Tuesday, June 14, 2005

Howard Stern, patriot?

While Larry Flynt and 2 Live Crew's Luther Campbell both peddle sleazy, they also provide important case studies in the First amendment. With a Supreme Court case (made famous in the movie the People Vs. Larry Flynt) granted the Hustler publisher the right to make gratuitous sex jokes about Rev. Jerry Falwell, Florida courts granted that Campbell and his band had the right to make filthy raps. Granted that these aren't the ideal guys to help uphold the First amendment but as Flynt pointed out, if the law can protect his rights to spout off, then it will protect your own right too.

Anyone who's still grossed out by the idea of foul-mouths upholding our rights might want to remember a few things. Lenny Bruce and George Carlin were also arrested for peddling obscenity and though some people would say that they were being more high-minded that Flynt or Campbell, the same basic issue about individual rights is still key. And doesn't Voltaire's words still hold true today? "I may not agree with what you say, but I'll defend to the death your right to say it."

And so into this lineage comes Howard Stern. Ready to run off to satellite right because he's sick of being pursued by the FCC (though he still might be fined there down the road), he's become the latest poster-boy for free speech. I used to listen to him in high school (this is going back to the early 80's) and thought he was a hoot but noticeably, as I got older, I got bored of him. Funny thing is that waiting in line yesterday, I heard someone else say the same thing: "you listen to him for a while and he just starts saying the same stuff." So even if I'm not a Stern fan anymore, he does fall in line with the cases of Flynt and Campbell. His bad boy persona actually thrives on the fines that he keeps getting- he gets mileage out of saying that he's too hot for the stuffed shirts who want to shut a rebel like him down.

Making a case for martyrdom is a little harder for Stern to do with his audience- possibly, he might think it's over their head. But the case is there for it, if only because his trials and tribulations come about largely because he's an easy target, a lightning rod for cultural conservatives to attack and punish.
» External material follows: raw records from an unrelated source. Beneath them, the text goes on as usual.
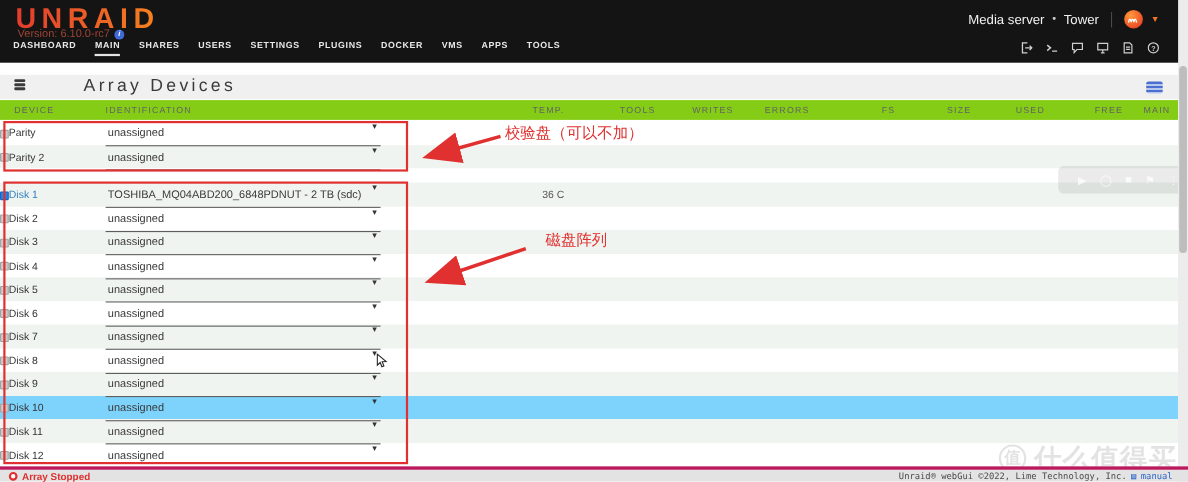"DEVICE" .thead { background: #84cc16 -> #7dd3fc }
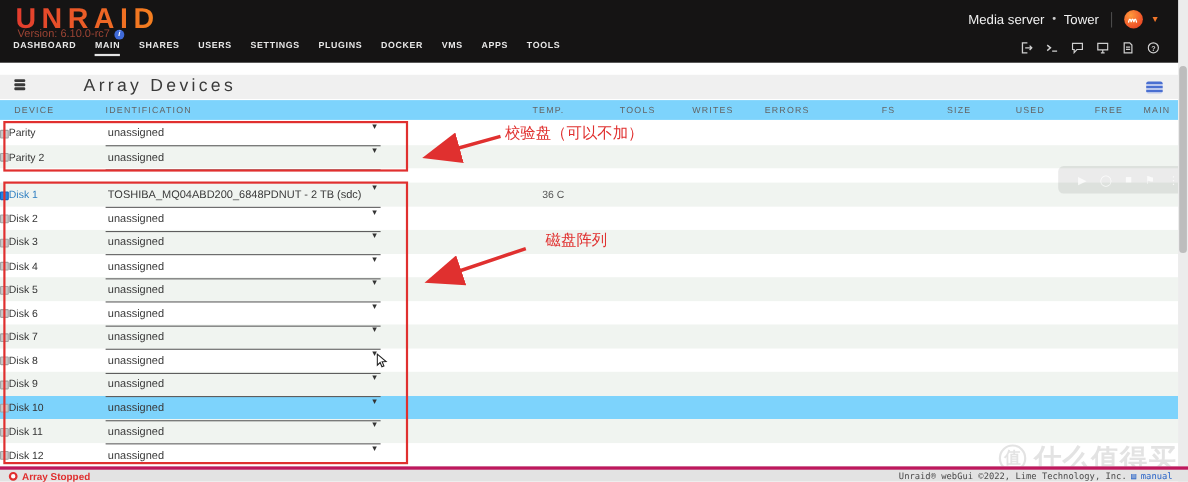"Parity" .c-device { align-items: center -> none; gap: 0 -> 8px; padding-left: none -> 13px }
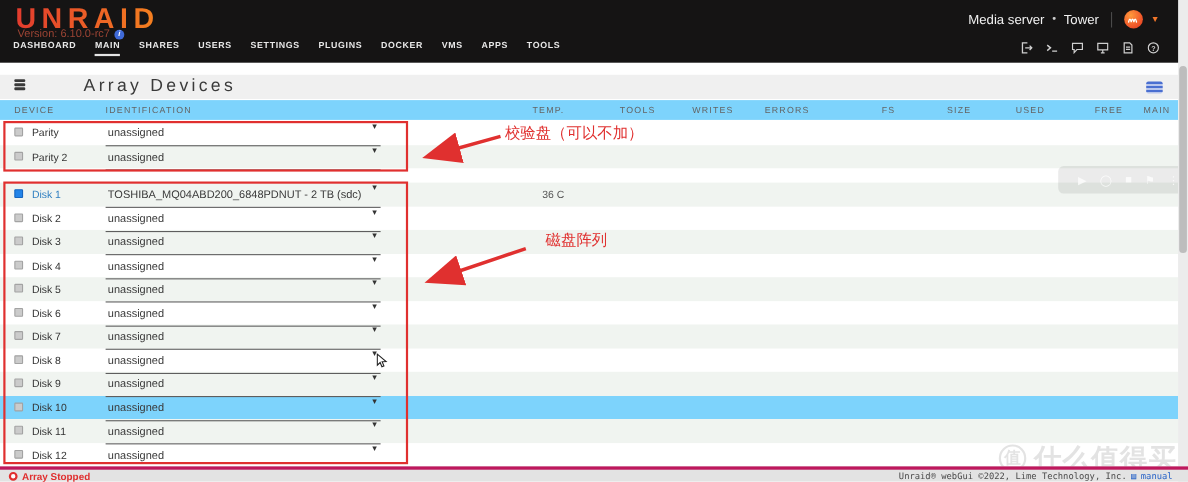"Unraid® webGui ©2022, Lime Technology," .footer-right { text-decoration: none -> underline }
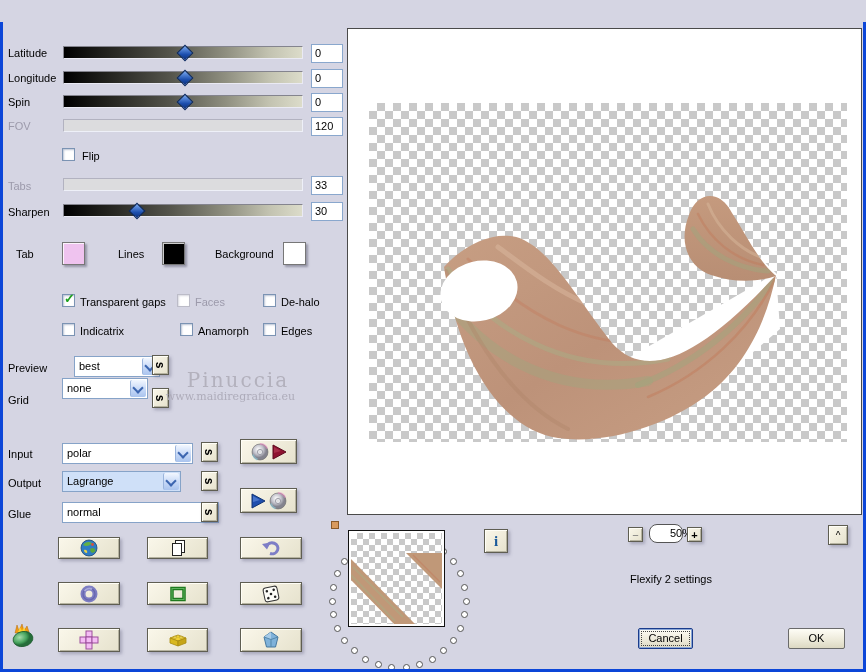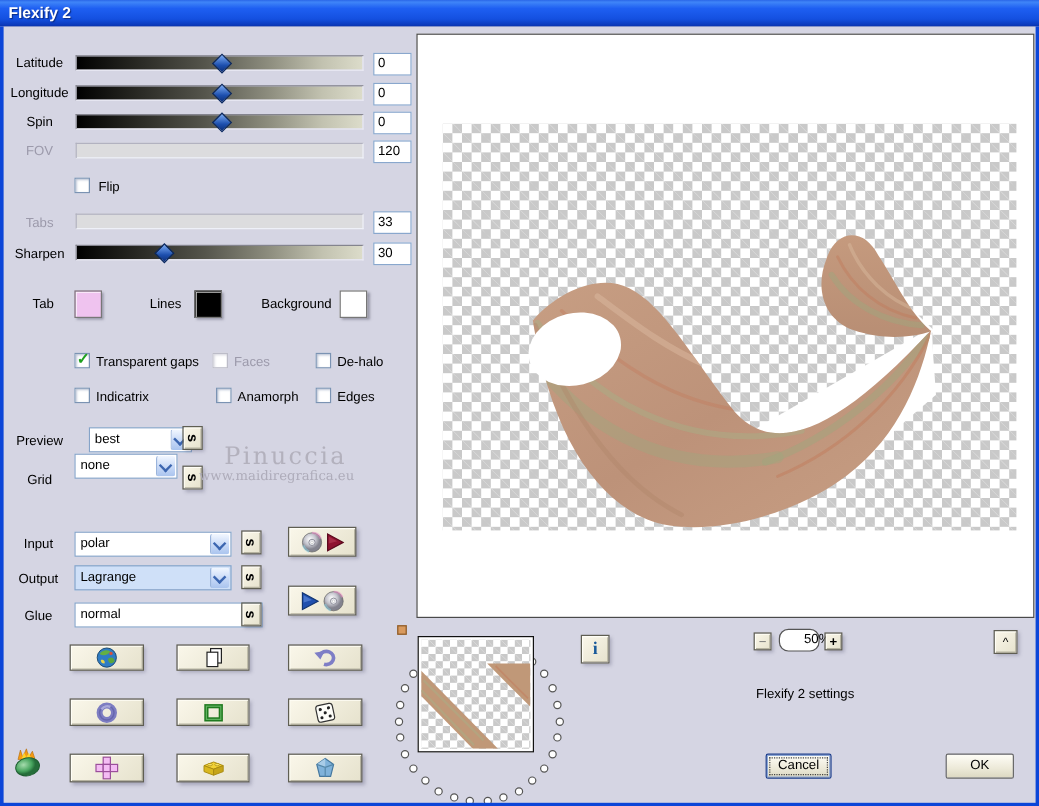"Flexify 2" div { html: <div> <span>Flexify 2</span> </div> -> none }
And while it's hard for bleeding hearts to swallow, a guy who offers up boobs, farts and weird sex as entertainment might be a... Patriot? At least that's the case that Esquire magazine is making with a petition to the FCC about Stern's fines. It might be more accurate to say that rather than someone who's wrapped in old glory, Stern is a bellwether (doesn't sound as neat though, does it?). Again, just like Flynt's case, what happens to Stern is an indication of what's in store for anyone else in entertainment (or print or even in public) who would dare transgress arbitrary rules of taste and culture. As Esquire notes, this extends to ridiculous scenarios like the TV stations that were scared of airing the movie Saving Private Ryan for fear of crippling FCC fines (which didn't come but also weren't discounted beforehand).

Just as the wing-nuts like the Parents Television Council can try to strong-arm the FCC, why can't saner people try to do so also?